■ JOB ITEM A ■
In the excerpt about the California Academy of Sciences, how much is knocked off the entrance fee for visitors who arrive by public transportation?

More than 38,000 live animals fill the new Academy’s aquarium and natural history exhibits. Highlights include the Morrison Planetarium, the world’s largest all-digital planetarium, which takes you on a guided tour of the solar system and beyond using current data from NASA to produce the most accurate and interactive digital universe ever created; the Philippine Coral Reef, the world’s deepest living coral reef tank where 4,000 sharks, rays, sea turtles, giant clams, and other aquatic creatures live in a Technicolor forest of coral; and the Rainforests of the World, a living rainforest filled with mahogany and palm trees, croaking frogs, chirping birds, leaf cutter ants, bat caves, chameleons, and hundreds of tropical butterflies. You can climb into the treetops of Costa Rica, descend in a glass elevator into the Amazonian flooded forest, and walk along an acrylic tunnel beneath the Amazonian river fish that swim overhead.

Even the dining options here are first rate, as both the Academy Café and Moss Room restaurant are run by two of the city’s top chefs, Charles Phan and Loretta Keller, and feature local, organic, sustainable foods. The only thing you won’t enjoy here is the entrance fee—a whopping $30 per adult—but it includes access to all the Academy exhibits and the planetarium shows, and if you arrive by public transportation, they’ll knock $3 off the fee (how very green). Combined with a visit to the spectacular de Young museum across the Concourse, it makes for a very entertaining and educational day in Golden Gate Park.

55 Concourse Dr., Golden Gate Park. 415/379-8000. www.calacademy.org. Admission $30 adults, $25 seniors 65 and over, $25 youths 12–17, $20 children 7–11, free for children 6 and under. Free to all 3rd Wed of each month. Mon–Sat 9:30am–5pm; Sun 11am–5pm. Closed Thanksgiving and Christmas. Bus: 5, 16AX, 16BX, 21, 44, or 71.

The aquarium at the California Academy of Sciences.

■ JOB ITEM B ■
In the records, swap "LOGIN" for "SIGN-IN" in everything from the line containing "July 29, 2026 | Projects" down to the line containing "Format Conversion &", and give back only those lines, leaving the pictures out.

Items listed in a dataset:

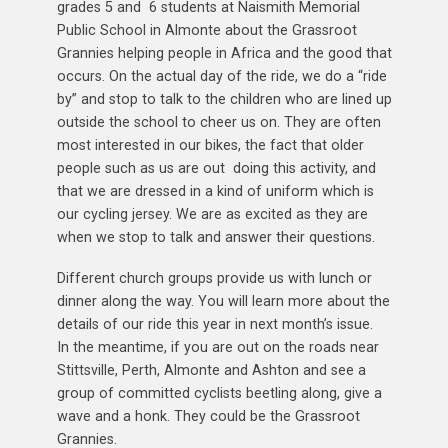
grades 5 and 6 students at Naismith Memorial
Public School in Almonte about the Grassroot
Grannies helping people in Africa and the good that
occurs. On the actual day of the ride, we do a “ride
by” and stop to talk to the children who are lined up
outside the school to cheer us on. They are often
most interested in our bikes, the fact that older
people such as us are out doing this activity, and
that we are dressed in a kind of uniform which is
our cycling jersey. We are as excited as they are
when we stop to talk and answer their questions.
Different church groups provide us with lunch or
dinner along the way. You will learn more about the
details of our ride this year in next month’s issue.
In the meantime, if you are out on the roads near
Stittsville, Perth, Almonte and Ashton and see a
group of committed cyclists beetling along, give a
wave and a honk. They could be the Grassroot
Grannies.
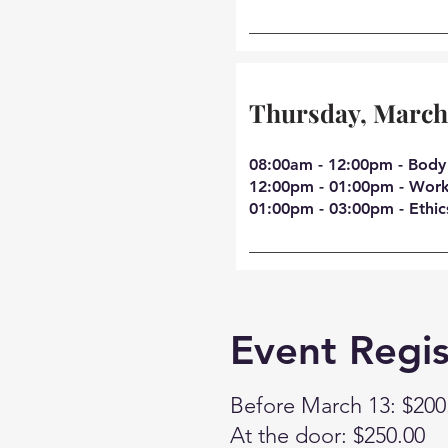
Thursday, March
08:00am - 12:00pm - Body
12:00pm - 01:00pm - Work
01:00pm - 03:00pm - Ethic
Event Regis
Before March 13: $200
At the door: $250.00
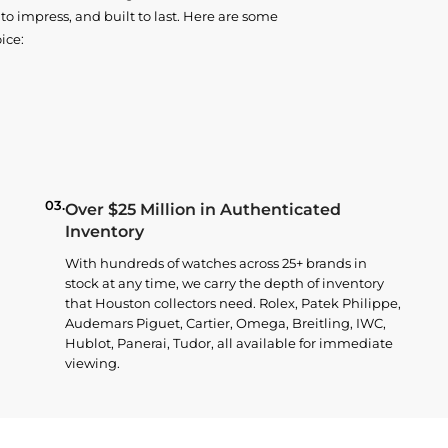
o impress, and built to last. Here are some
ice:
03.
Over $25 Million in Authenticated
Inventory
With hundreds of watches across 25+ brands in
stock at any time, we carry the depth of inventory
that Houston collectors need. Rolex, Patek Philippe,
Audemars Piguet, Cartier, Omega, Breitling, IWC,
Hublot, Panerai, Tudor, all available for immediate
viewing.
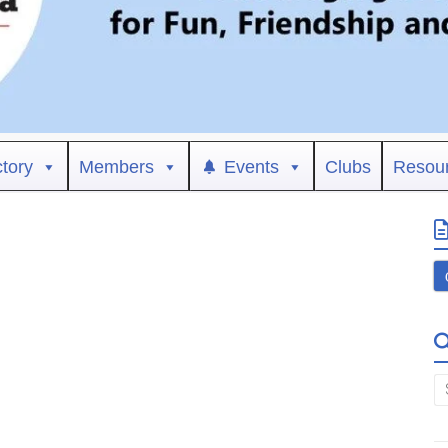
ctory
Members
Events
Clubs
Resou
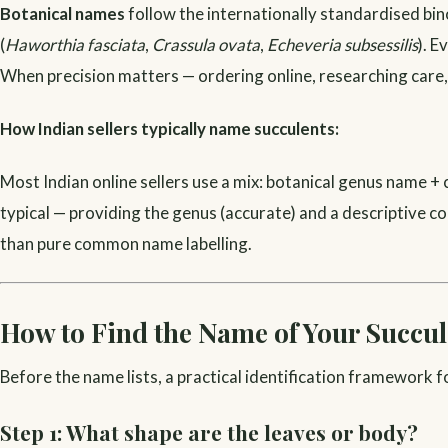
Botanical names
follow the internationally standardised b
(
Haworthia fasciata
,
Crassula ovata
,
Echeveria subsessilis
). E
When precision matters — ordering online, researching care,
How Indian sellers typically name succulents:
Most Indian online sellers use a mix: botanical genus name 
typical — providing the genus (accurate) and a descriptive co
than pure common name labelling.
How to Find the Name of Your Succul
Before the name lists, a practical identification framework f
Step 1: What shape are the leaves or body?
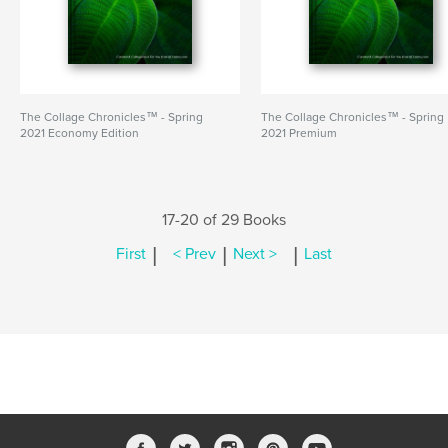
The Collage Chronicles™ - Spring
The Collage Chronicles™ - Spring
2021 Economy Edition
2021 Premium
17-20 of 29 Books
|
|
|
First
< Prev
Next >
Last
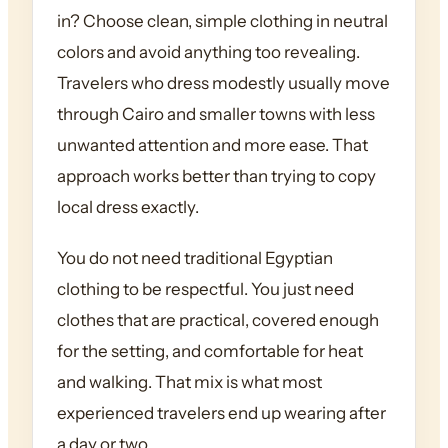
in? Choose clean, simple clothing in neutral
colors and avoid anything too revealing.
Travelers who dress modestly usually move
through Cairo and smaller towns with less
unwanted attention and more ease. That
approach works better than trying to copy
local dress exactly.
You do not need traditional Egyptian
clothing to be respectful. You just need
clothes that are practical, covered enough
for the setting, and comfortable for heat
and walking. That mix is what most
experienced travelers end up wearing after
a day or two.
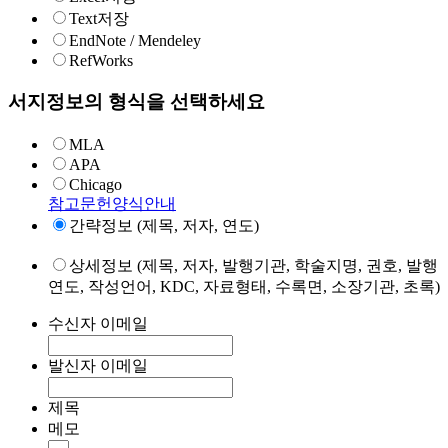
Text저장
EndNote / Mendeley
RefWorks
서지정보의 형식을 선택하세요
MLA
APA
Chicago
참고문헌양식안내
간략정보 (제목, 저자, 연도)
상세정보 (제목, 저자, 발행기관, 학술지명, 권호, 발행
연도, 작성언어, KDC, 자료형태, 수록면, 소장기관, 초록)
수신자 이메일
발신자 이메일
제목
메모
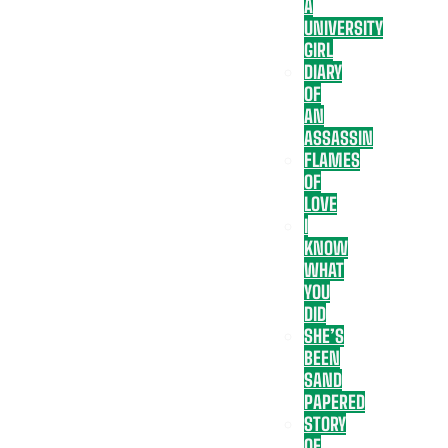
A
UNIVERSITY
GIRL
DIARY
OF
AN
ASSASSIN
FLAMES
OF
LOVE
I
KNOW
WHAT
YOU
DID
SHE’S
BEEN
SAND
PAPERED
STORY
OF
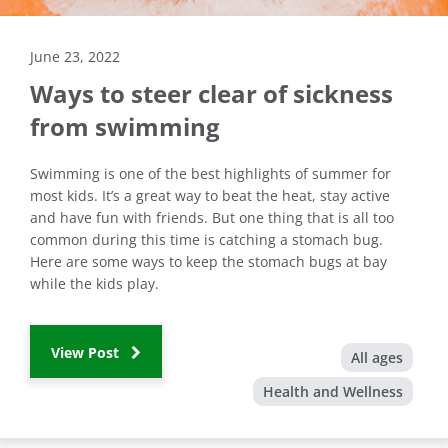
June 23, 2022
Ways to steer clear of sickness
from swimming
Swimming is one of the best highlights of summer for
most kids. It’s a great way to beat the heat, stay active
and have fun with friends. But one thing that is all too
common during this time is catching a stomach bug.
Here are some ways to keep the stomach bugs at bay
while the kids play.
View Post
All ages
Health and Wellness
* * *
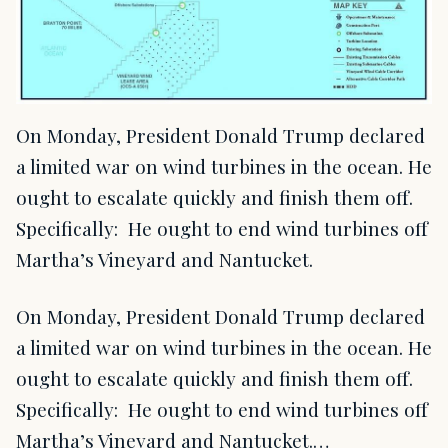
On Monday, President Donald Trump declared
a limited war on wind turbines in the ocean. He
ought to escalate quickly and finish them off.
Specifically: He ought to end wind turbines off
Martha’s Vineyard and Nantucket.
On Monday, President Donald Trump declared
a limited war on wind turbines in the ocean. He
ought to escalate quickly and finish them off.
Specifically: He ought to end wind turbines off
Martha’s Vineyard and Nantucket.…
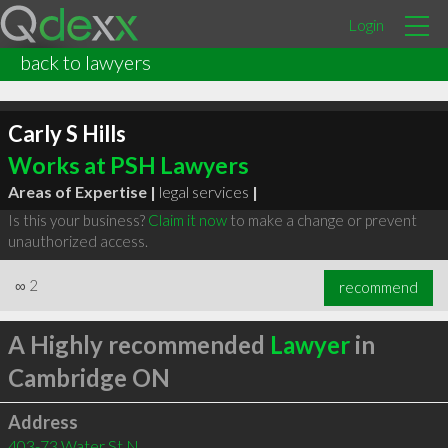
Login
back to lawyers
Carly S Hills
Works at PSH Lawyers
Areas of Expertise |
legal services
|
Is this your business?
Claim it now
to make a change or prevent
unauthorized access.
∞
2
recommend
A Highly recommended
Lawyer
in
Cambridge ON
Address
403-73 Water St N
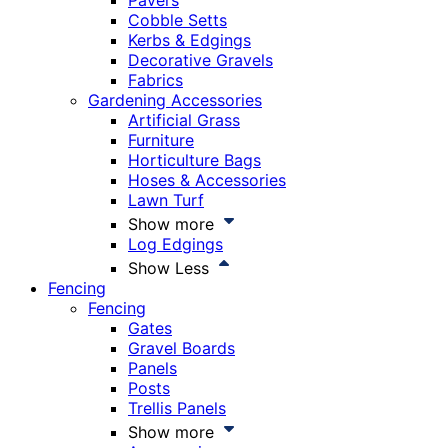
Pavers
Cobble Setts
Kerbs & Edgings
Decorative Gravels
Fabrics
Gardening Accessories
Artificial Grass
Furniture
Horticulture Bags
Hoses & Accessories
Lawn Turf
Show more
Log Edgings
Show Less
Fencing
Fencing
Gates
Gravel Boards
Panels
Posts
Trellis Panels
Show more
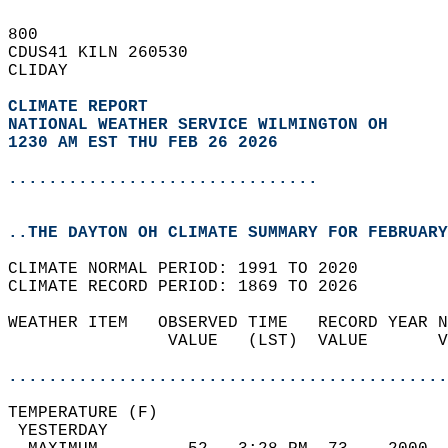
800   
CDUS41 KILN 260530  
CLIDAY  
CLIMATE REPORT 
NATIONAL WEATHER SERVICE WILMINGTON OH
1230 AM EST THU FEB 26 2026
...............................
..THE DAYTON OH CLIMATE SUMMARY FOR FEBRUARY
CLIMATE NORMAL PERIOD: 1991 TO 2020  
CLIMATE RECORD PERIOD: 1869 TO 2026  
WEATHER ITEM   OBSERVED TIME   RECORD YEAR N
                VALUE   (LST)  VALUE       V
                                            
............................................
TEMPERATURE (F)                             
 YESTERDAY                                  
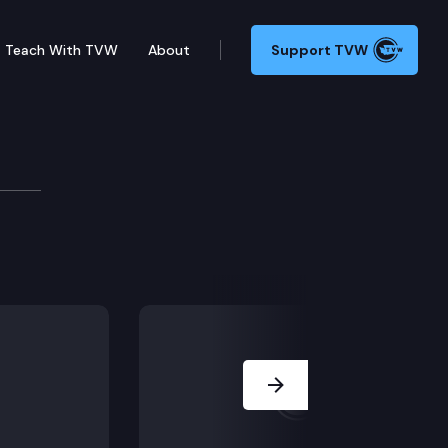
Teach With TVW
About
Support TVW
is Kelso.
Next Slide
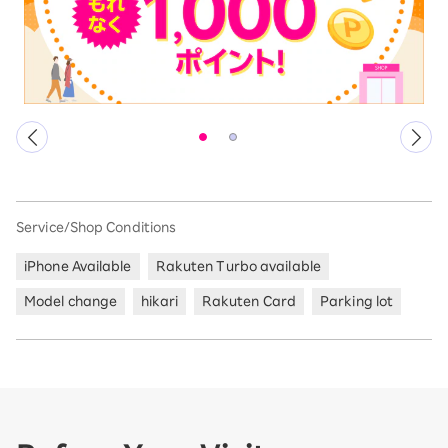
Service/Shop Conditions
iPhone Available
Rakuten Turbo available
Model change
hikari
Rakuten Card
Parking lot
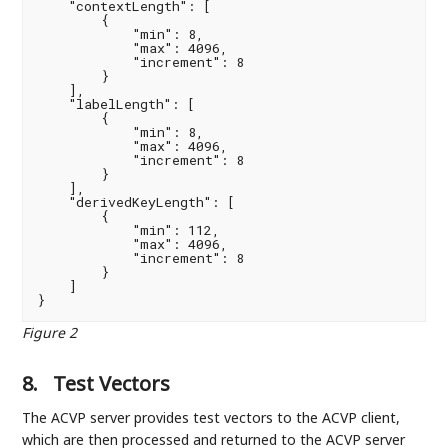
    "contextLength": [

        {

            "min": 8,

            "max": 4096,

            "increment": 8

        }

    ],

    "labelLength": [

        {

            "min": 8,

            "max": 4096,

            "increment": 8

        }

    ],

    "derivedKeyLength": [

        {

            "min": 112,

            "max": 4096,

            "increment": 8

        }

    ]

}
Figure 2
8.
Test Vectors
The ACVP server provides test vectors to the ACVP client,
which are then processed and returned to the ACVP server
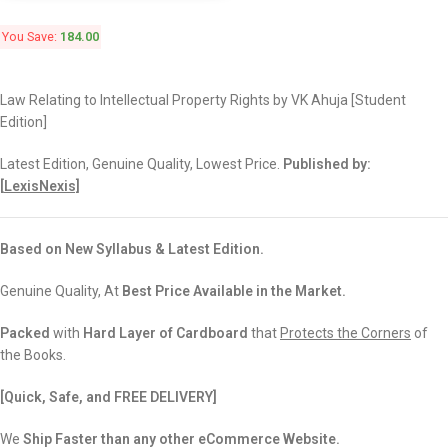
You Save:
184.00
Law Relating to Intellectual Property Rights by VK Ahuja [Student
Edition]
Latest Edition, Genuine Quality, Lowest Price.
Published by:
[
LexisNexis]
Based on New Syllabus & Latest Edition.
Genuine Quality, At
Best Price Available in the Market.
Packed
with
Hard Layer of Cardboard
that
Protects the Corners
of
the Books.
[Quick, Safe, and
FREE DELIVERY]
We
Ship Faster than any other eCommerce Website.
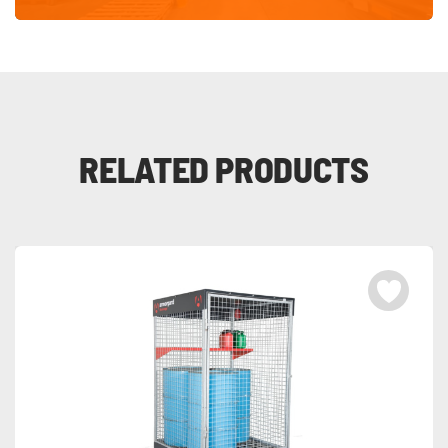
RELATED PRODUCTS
==
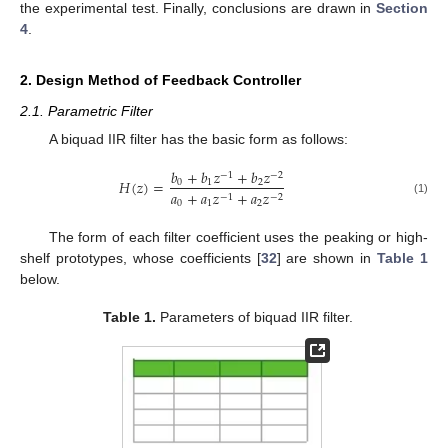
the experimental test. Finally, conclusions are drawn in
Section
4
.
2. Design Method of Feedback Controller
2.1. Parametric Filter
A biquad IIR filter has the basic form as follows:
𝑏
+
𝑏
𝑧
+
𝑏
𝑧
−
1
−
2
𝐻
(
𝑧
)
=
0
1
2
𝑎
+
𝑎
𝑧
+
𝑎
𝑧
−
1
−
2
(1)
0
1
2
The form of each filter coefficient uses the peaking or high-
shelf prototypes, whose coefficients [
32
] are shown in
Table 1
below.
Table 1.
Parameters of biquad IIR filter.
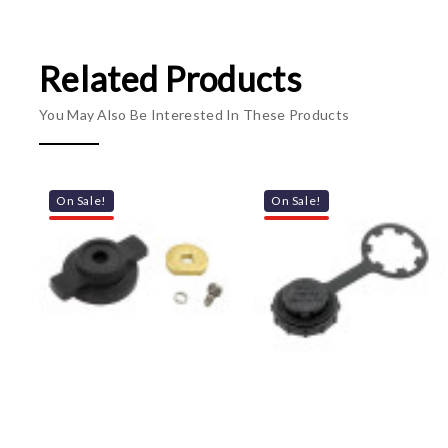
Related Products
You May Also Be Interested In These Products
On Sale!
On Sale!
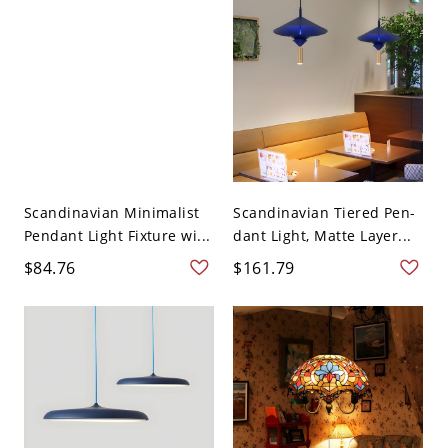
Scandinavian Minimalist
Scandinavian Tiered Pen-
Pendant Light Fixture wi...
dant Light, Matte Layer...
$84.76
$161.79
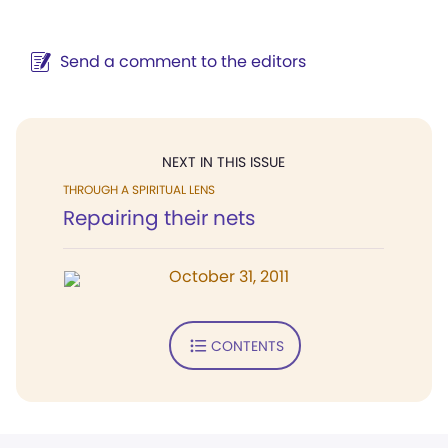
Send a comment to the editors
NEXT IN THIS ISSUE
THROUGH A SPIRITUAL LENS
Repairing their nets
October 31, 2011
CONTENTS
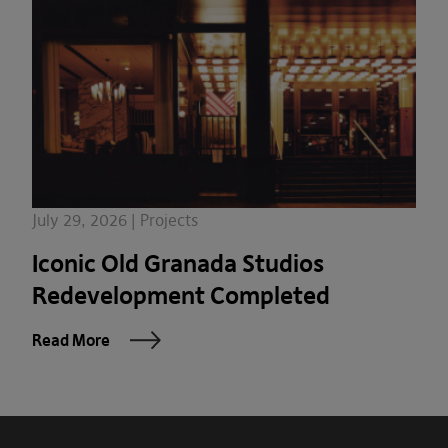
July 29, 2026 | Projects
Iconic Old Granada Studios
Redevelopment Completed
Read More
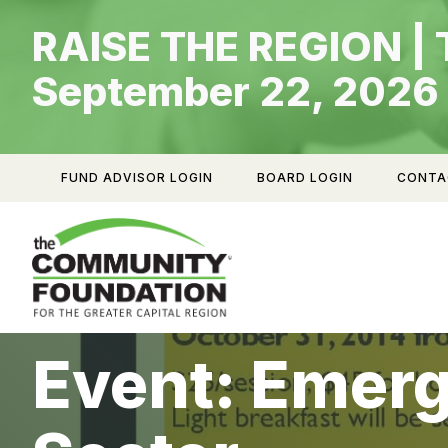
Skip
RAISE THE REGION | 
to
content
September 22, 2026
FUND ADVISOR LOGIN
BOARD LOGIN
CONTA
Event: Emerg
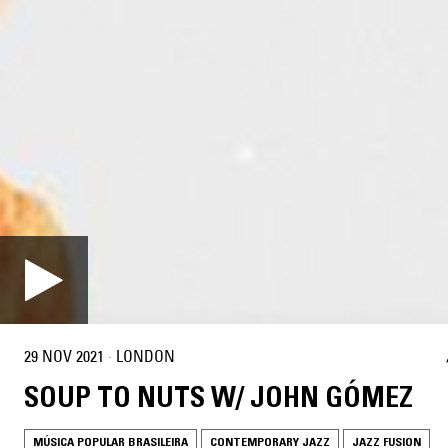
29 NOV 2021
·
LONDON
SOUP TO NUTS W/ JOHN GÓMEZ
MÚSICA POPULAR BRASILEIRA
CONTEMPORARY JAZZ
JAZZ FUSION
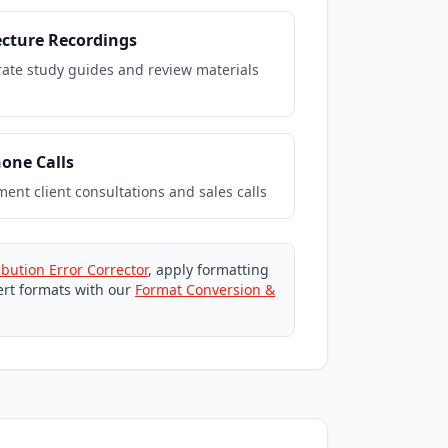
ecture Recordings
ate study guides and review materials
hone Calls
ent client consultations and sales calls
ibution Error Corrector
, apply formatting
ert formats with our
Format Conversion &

■ WRITTEN RESPONSE A ■
$3

■ WRITTEN RESPONSE B ■
July 29, 2026 | Projects
Iconic Old Granada Studios
Redevelopment Completed
Read More
Skip
RAISE THE REGION | 
to
content
September 22, 2026
FUND ADVISOR SIGN-IN
BOARD SIGN-IN
CONTA
Event: Emerg
29 NOV 2021
·
LONDON
SOUP TO NUTS W/ JOHN GÓMEZ
MÚSICA POPULAR BRASILEIRA
CONTEMPORARY JAZZ
JAZZ FUSION
ecture Recordings
ate study guides and review materials
hone Calls
ent client consultations and sales calls
ibution Error Corrector
, apply formatting
ert formats with our
Format Conversion &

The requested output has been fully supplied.